Therapy went as good as can be expected. As soon as I saw her, I doubled over and started sobbing. I told her everything that transpired, and how I feel like it caused a major setback, because I’m so afraid to interact with anyone I feel any level of closeness too because I’m terrified that I’ll get hurt or I’ll get in trouble for it. She asked me if I’m still going to work, and I said yes. She asked if I was still aiming for that apartment. I said yes.
“It’s not a setback.” She assured me. She said something along the lines of “you’ve been in the middle of a ptsd attack, you’re reeling from what your grandmother said, and you’re trying to process and identify your flawed thinking. You’re fighting the urge to go into flight mode, you’re sick, you’re tired, you’re overwhelmed, but you’re still showing up.”
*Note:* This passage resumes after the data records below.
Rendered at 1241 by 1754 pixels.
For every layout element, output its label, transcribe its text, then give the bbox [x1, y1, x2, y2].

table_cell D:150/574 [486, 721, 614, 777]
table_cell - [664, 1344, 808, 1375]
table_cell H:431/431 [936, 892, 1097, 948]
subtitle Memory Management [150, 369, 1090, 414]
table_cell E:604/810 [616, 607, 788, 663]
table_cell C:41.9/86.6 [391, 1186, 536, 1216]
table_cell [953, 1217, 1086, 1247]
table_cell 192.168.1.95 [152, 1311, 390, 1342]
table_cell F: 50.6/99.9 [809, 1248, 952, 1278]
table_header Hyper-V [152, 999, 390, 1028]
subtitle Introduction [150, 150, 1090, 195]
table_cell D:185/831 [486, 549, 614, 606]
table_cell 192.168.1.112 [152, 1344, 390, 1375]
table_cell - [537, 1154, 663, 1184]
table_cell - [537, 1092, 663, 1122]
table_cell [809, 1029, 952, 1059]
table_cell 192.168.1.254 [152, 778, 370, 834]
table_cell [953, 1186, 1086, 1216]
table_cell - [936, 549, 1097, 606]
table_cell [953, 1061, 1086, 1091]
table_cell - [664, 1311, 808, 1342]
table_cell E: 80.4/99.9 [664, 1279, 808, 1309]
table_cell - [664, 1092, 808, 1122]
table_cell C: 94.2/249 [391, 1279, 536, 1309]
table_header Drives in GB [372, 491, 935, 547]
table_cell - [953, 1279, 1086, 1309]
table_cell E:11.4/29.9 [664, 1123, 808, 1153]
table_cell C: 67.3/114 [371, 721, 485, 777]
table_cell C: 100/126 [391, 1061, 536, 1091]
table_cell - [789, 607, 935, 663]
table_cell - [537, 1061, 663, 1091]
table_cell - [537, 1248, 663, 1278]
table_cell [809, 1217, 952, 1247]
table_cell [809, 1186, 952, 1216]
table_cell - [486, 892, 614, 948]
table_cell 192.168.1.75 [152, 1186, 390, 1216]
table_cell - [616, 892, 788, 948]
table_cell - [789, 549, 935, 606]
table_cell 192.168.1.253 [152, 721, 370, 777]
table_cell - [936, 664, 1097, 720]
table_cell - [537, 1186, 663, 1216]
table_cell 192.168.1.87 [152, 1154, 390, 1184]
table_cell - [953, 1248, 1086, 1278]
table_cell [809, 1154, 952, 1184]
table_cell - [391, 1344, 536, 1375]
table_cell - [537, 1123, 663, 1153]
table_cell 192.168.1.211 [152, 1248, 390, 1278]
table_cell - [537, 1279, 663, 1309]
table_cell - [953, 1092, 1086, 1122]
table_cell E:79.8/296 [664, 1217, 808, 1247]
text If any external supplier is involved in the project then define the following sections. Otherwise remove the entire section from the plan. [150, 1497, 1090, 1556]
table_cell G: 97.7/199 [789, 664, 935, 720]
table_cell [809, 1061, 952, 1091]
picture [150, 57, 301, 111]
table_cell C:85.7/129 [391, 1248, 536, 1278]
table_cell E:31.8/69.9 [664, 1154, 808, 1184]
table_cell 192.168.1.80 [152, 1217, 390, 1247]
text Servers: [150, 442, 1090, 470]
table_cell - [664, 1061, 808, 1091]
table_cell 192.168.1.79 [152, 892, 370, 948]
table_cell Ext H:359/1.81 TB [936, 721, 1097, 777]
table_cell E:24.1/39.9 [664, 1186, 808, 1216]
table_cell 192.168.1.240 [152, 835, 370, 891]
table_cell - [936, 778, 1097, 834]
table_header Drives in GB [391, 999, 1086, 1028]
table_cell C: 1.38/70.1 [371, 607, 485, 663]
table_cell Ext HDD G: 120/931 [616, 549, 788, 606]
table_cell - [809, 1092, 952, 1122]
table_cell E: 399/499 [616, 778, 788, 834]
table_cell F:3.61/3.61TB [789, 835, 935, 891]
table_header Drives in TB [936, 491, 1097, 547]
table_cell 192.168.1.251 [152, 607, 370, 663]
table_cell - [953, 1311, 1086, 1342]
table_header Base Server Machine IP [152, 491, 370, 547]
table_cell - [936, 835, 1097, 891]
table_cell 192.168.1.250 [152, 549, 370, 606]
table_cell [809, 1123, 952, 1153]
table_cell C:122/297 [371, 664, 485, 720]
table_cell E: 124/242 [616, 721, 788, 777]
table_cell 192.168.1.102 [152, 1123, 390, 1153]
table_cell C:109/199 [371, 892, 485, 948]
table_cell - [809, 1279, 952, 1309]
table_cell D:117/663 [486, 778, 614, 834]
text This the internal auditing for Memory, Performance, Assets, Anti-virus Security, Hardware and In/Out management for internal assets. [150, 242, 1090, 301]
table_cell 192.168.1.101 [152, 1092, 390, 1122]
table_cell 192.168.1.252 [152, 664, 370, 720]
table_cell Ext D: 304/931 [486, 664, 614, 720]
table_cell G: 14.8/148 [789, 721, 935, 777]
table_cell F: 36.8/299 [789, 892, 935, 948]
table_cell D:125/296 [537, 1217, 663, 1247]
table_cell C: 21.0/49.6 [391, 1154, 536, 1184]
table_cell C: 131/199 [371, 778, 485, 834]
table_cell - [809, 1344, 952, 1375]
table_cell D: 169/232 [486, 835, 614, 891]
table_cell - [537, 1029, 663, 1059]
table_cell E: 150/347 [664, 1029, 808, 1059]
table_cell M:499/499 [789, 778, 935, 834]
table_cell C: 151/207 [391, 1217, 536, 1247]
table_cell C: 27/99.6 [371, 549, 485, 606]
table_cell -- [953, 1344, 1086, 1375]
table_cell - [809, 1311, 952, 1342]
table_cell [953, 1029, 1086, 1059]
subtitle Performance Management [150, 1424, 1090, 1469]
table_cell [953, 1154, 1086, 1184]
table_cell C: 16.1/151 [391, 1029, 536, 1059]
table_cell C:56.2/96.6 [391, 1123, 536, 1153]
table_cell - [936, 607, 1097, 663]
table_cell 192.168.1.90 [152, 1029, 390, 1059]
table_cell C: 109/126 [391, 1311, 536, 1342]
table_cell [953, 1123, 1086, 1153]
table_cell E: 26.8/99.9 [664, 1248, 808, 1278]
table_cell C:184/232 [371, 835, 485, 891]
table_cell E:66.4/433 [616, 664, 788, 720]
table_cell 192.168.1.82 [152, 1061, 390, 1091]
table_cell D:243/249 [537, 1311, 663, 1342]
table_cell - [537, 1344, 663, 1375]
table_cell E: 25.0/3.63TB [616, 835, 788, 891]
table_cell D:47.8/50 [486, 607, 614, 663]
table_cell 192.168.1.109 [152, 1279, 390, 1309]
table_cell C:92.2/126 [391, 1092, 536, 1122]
We went through a breathing exercise (which didn’t work when I was by myself) to calm down, and then we played the 5-4-3-2-1 game (which also never works unless someone else is present), we did a age/dob/location/year/etc check. Though I still felt like I’d just escaped a literal beating, and the flashbacks of last week’s event were (still are) very vivid, it did kinda bring me back to the present.
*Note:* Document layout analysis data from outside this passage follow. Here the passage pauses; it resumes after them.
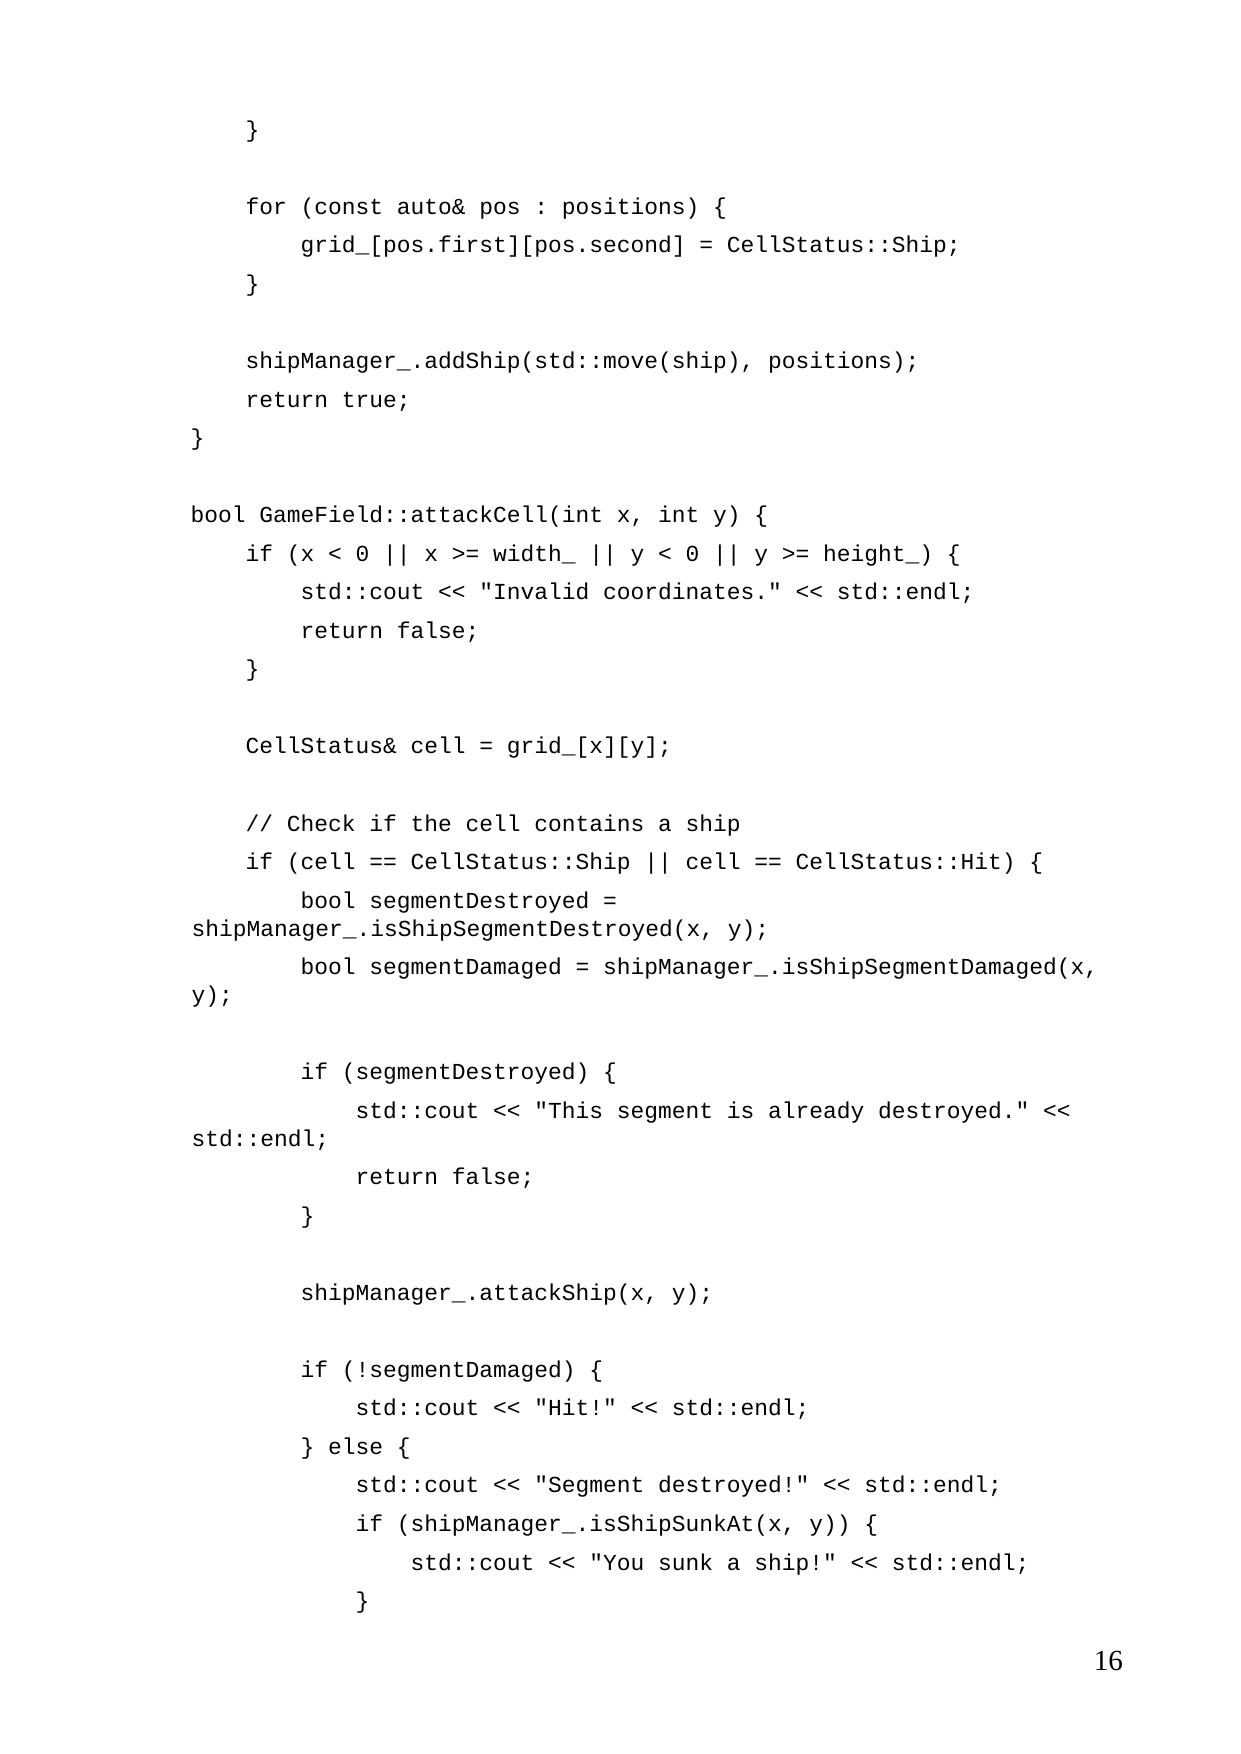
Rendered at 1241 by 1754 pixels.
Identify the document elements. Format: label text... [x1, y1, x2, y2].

text bool segmentDestroyed = shipManager_.isShipSegmentDestroyed(x, y); [190, 889, 1124, 943]
text CellStatus& cell = grid_[x][y]; [190, 735, 1124, 761]
text bool GameField::attackCell(int x, int y) { [190, 503, 1124, 529]
text bool segmentDamaged = shipManager_.isShipSegmentDamaged(x, y); [190, 955, 1124, 1009]
text std::cout << "You sunk a ship!" << std::endl; [190, 1551, 1124, 1577]
text if (shipManager_.isShipSunkAt(x, y)) { [190, 1512, 1124, 1538]
text } else { [190, 1435, 1124, 1461]
text if (x < 0 || x >= width_ || y < 0 || y >= height_) { [190, 542, 1124, 568]
text if (!segmentDamaged) { [190, 1358, 1124, 1384]
text std::cout << "Invalid coordinates." << std::endl; [190, 581, 1124, 607]
text } [190, 426, 1124, 452]
text shipManager_.attackShip(x, y); [190, 1281, 1124, 1307]
text if (cell == CellStatus::Ship || cell == CellStatus::Hit) { [190, 850, 1124, 876]
text return false; [190, 619, 1124, 645]
text std::cout << "Hit!" << std::endl; [190, 1397, 1124, 1423]
text // Check if the cell contains a ship [190, 812, 1124, 838]
text } [190, 658, 1124, 684]
text for (const auto& pos : positions) { [190, 195, 1124, 221]
text grid_[pos.first][pos.second] = CellStatus::Ship; [190, 234, 1124, 260]
text } [190, 118, 1124, 144]
text } [190, 1589, 1124, 1615]
text std::cout << "This segment is already destroyed." << std::endl; [190, 1099, 1124, 1153]
text } [190, 272, 1124, 298]
text std::cout << "Segment destroyed!" << std::endl; [190, 1474, 1124, 1500]
text if (segmentDestroyed) { [190, 1060, 1124, 1086]
text return true; [190, 388, 1124, 414]
text } [190, 1204, 1124, 1230]
text shipManager_.addShip(std::move(ship), positions); [190, 349, 1124, 375]
text return false; [190, 1165, 1124, 1191]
After some creative questioning in relation to my interactions with others since all this happened, she reminded me that it’s okay to not interact if I am scared that I’ll say the wrong things, but to remember that I am scared, and to practice self-compassion and nurture that part of me that’s struggling. When I calm down, I’ll see that nobody went anywhere.
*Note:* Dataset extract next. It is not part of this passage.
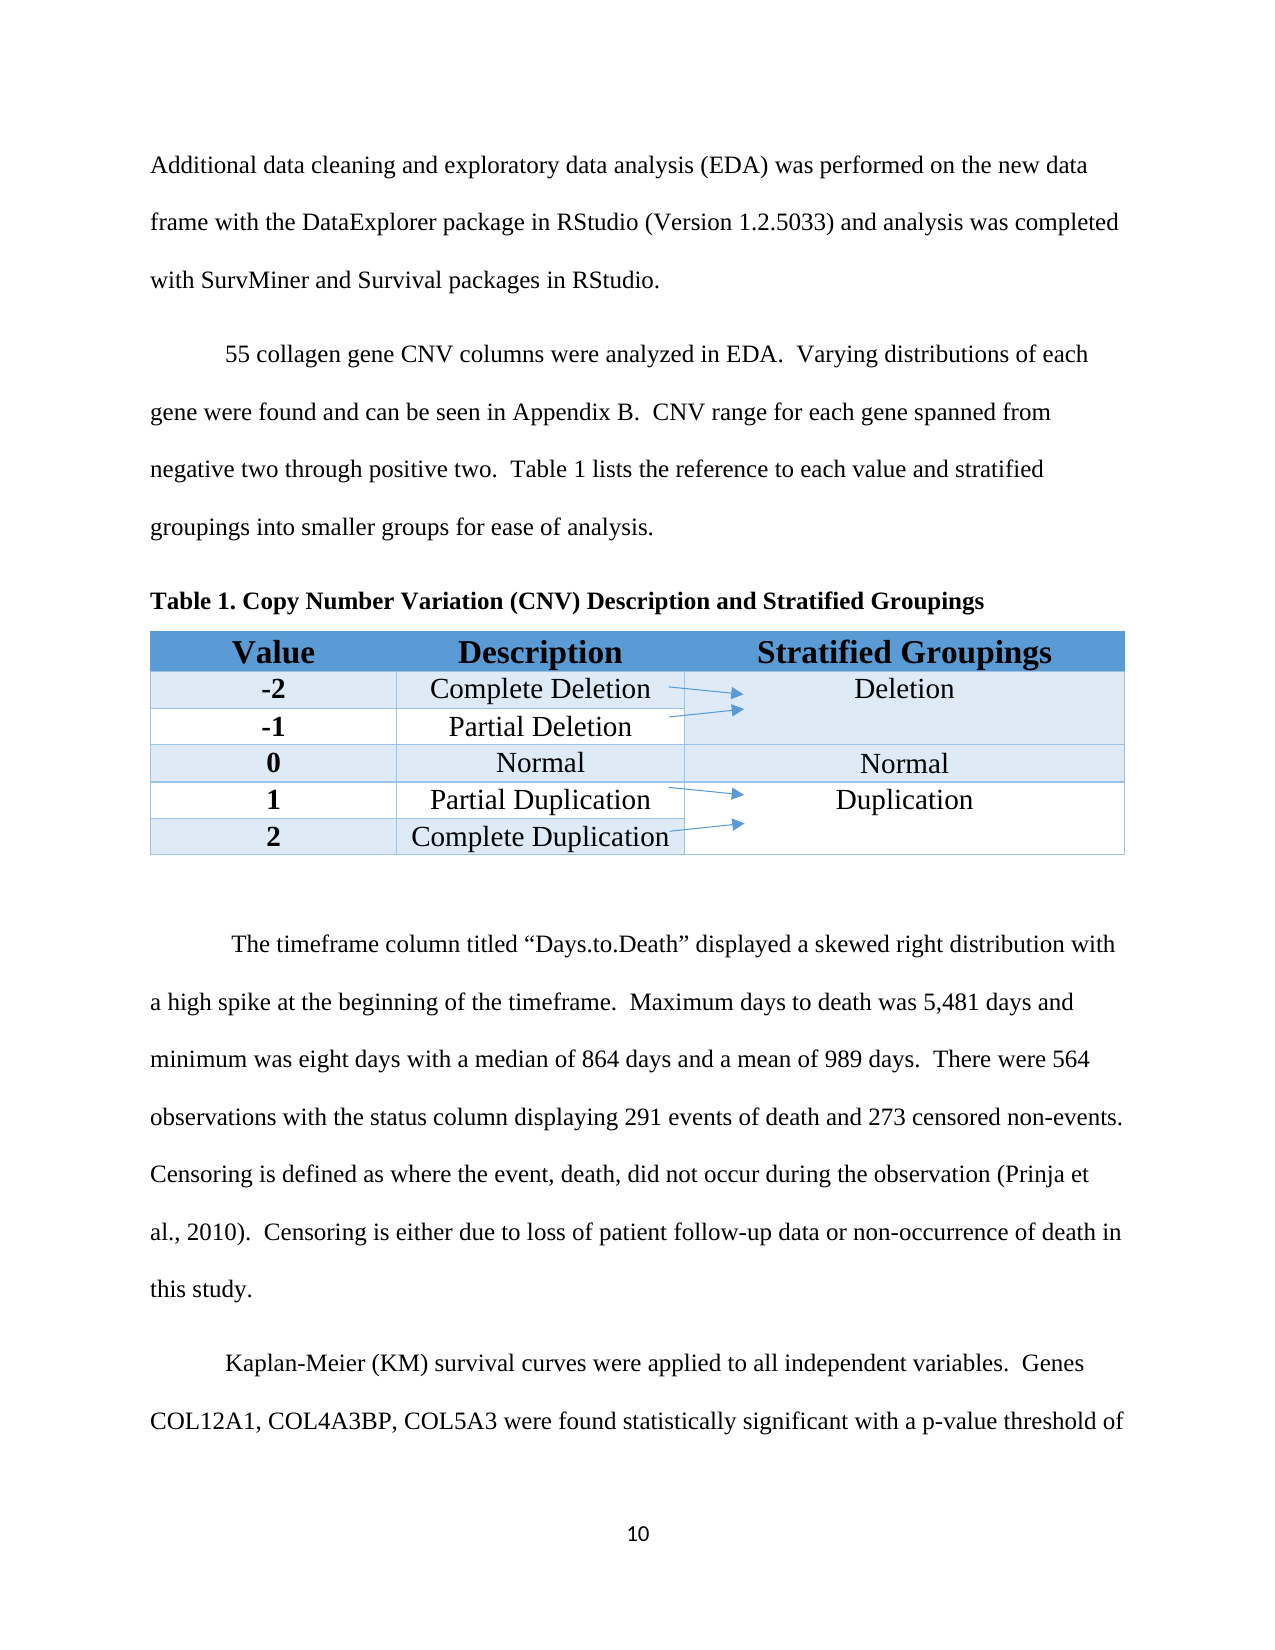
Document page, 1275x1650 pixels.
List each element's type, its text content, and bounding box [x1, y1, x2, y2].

We talked about some other things before I left, including how I’ll be grieving the two relatives I’m about to alienate myself from, my plans for getting into the apartment and how I’m going to afford Bo and Tommie (I have an idea on that), and my thoughts on getting a gym membership restarted because it was very therapeutic for me. And she also gave me some new worksheets, one we filled out there. The one we filled out should be helpful for when I have such acute panic attacks in the future. Lastly, she congratulated me on my new job (my return to customer service…well…this town’s version of it, anyway).
My therapist helped me sort out a lot of shit, today, and I’m really grateful that we could get me into a place where I was able to listen to her advice. I’m still really sick to my stomach and still scared that I may say or do the wrong thing. So…sorry if I’m not heavily active for a bit. I’ll try to like and share stuff, still. Love to anyone who needs it. I know I do.